Hey, I’m back to talk love triangles again!
Have you been reading any of the other Love Triangle 101 posts? Check out A Novel Idea for Signs You’re in A Love Triangle as well as the Event Schedule.
Today I’ve been thinking about fake triangles… You know what I mean, those relationships that do involve three people, but don’t tick those love triangle boxes. They’re everywhere… books, films, TV…
Here are a few examples of those situations that, to me, just don’t count:-
[A= protagonist / B= love interest #1 / C= love interest #2]
C is a stalker, rapist or serial killer.
A and B are in a forced relationship (due to a threat, blackmail or an arranged marriage).
Lorna is kept captive by her ambitious cousin, Carver Doone, before being rescued by delightful farmer, John Ridd.
B is just an obstacle to A and C being together (an annoying ex, or incompatible other half).
Although it is glaringly obvious that Marlena and Jacob should be together, her schizophrenic lion-tamer husband lingers dangerously between them.
A has no real interest in B or C, he/she is just a bit of a player.
John Tucker just likes girls. Full stop.
It is likely that A could end up with both B and C (and D, and E, and F).
A is Henry VIII.
That man was a law unto himself. His feelings of love, lust, obsession, hatred and tyranny are so fluid we never really end up with a triangle, more of an irregular heptagon.

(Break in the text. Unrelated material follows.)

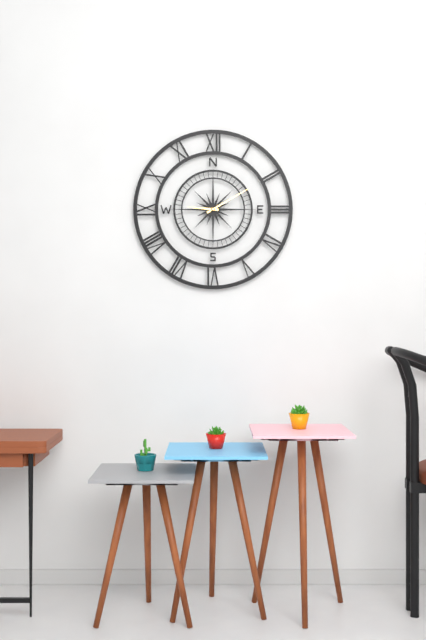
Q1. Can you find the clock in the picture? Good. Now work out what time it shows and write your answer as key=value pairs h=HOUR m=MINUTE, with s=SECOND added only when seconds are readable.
h=9 m=10
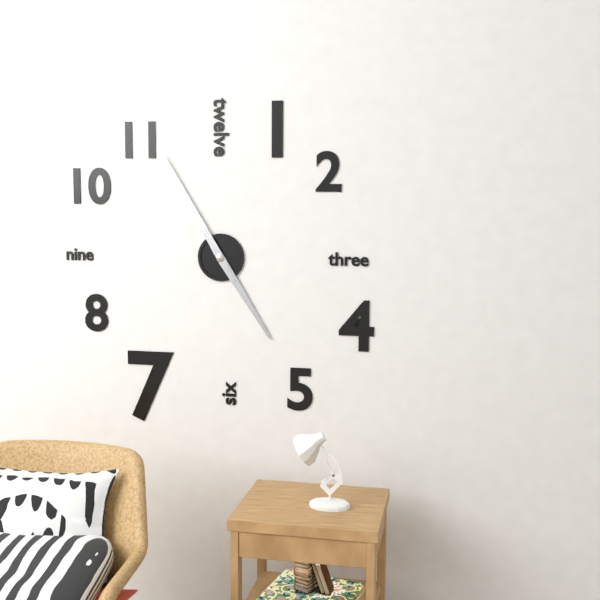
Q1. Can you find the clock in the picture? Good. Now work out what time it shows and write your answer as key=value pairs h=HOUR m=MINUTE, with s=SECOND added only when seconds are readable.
h=4 m=55
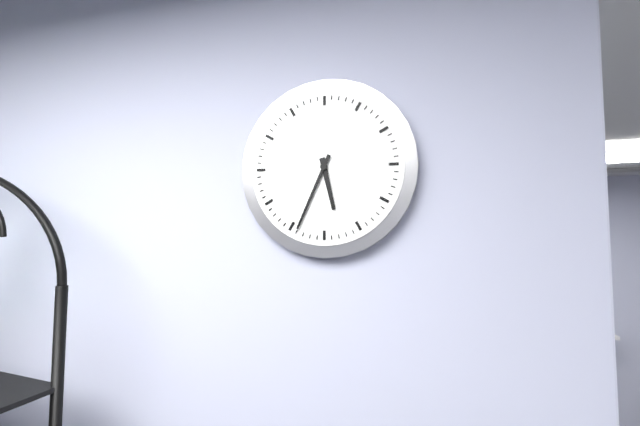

B and C have no relationship to each other.
Marianne Dashwood is left heartbroken by Willoughby, in favour of the wealthy but malicious Miss Grey (who Marianne has only seen once, across a crowded ballroom). Each corner of a triangle must be joined by a line. If there is nothing between two of the points it is simply not a triangle.
So tell me, am I wrong? Are these legitimate examples of love triangles? Can you think of any more ‘fake triangles’?